:: Task details ::
Check every line of the entries for "https", and copy the lines that hold it.

Dataset entries:

________________________

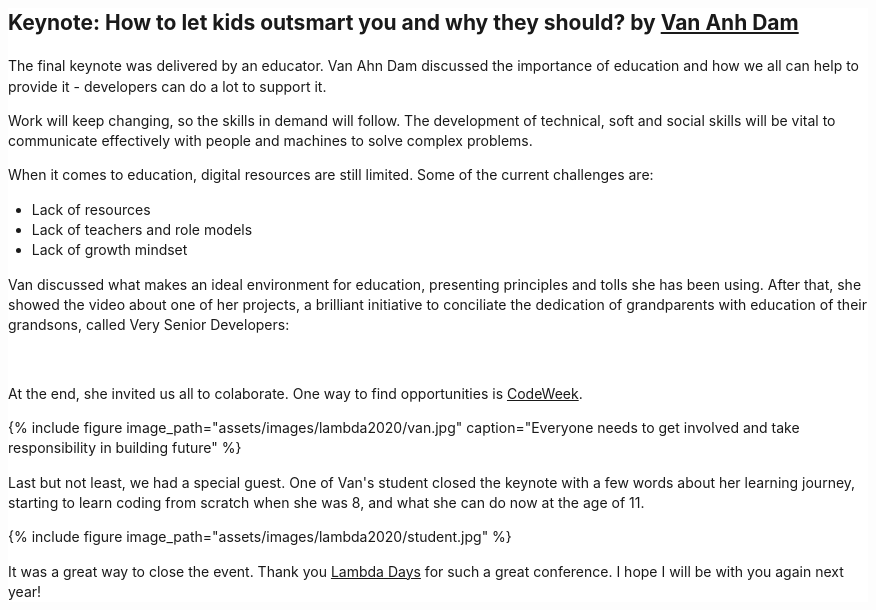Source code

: ## Keynote: How to let kids outsmart you and why they should? by [Van Anh Dam](https://twitter.com/van_anh_dam)

The final keynote was delivered by an educator. Van Ahn Dam discussed the importance of education and how we all can help to provide it - developers can do a lot to support it.

Work will keep changing, so the skills in demand will follow. The development of technical, soft and social skills will be vital to communicate effectively with people and machines to solve complex problems.

When it comes to education, digital resources are still limited. Some of the current challenges are:

- Lack of resources
- Lack of teachers and role models
- Lack of growth mindset

Van discussed what makes an ideal environment for education, presenting principles and tolls she has been using. After that, she showed the video about one of her projects, a brilliant initiative to conciliate the dedication of grandparents with education of their grandsons, called Very Senior Developers:

<iframe width="560" height="315" src="https://www.youtube.com/embed/cX212N9pguE" frameborder="0" allow="accelerometer; autoplay; encrypted-media; gyroscope; picture-in-picture" allowfullscreen> </iframe>
<br>

At the end, she invited us all to colaborate. One way to find opportunities is [CodeWeek](https://codeweek.eu/events).

{% include figure image_path="assets/images/lambda2020/van.jpg" caption="Everyone needs to get involved and take responsibility in building future" %}

Last but not least, we had a special guest. One of Van's student closed the keynote with a few words about her learning journey, starting to learn coding from scratch when she was 8, and what she can do now at the age of 11.

{% include figure image_path="assets/images/lambda2020/student.jpg" %}

It was a great way to close the event. Thank you [Lambda Days](https://twitter.com/LambdaDays/) for such a great conference. I hope I will be with you again next year!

________________________

:: Solution for this exercise ::
: ## Keynote: How to let kids outsmart you and why they should? by [Van Anh Dam](https://twitter.com/van_anh_dam)
<iframe width="560" height="315" src="https://www.youtube.com/embed/cX212N9pguE" frameborder="0" allow="accelerometer; autoplay; encrypted-media; gyroscope; picture-in-picture" allowfullscreen> </iframe>
At the end, she invited us all to colaborate. One way to find opportunities is [CodeWeek](https://codeweek.eu/events).
It was a great way to close the event. Thank you [Lambda Days](https://twitter.com/LambdaDays/) for such a great conference. I hope I will be with you again next year!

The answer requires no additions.